Cleaning frequency guide:
- Fewer than 500 pages/month → clean twice a year
- 500–1,000 pages/month → clean quarterly
- 1,000+ pages/month → clean every 6–8 weeks
The first sign of roller wear is consistently skewed output — pages that come out slightly crooked even without jamming.
Keep Firmware Updated
Brother periodically releases firmware updates for the J985DW that address paper handling behavior, feed timing, and sensor calibration. One documented firmware release improved the duplex re-feed timing specifically to reduce Jam C Rear errors.
To check your current firmware version: Menu → All Settings → Machine Info → Firmware Version. Compare it against the latest version on Brother's support page for your model.
Ghost Jams: When the Printer Says "Jam" but There's No Paper
This is the most frustrating variant — and it's surprisingly common on the J985DW. You clear everything, confirm visually there's nothing inside, but the error persists or returns immediately on the next print.

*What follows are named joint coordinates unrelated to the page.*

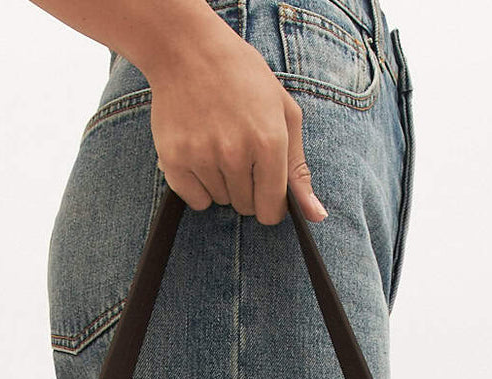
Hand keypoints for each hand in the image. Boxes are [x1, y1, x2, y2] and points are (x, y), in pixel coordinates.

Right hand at [144, 24, 326, 224]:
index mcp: (268, 142)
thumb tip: (316, 216)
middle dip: (247, 187)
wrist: (188, 49)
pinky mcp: (174, 160)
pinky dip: (198, 185)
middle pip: (245, 207)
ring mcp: (202, 157)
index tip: (265, 186)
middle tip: (238, 149)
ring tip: (217, 142)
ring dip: (222, 182)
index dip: (270, 203)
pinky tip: (199, 153)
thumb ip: (299, 169)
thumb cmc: (243, 78)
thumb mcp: (284, 113)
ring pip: (220, 201)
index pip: (271, 210)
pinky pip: (195, 199)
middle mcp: (235, 154)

There are three common causes:
1. A paper scrap caught on the jam sensor. There's a small lever-style paper sensor in the feed path. A tiny piece — even 5mm — can hold this lever in the "jam detected" position. Use a flashlight and inspect the area just inside the paper tray slot and behind the rear cover.
2. The Jam Clear Cover isn't fully closed. The rear cover has a sensor that confirms it's seated. If the tabs are broken or the cover is slightly ajar, the machine interprets it as a persistent jam condition even with no paper present.
3. A firmware glitch after a power interruption. If the printer lost power mid-print, the internal jam flag sometimes doesn't reset. The fix: unplug the machine, wait 60 seconds (not just 10 — you need the capacitors to fully drain), then plug back in. This clears the stuck error state in most cases.
If you've done all of the above and the ghost jam persists, open the scanner cover and gently close it again while the machine is powered on. This physically resets the scanner cover sensor and often clears a residual error flag.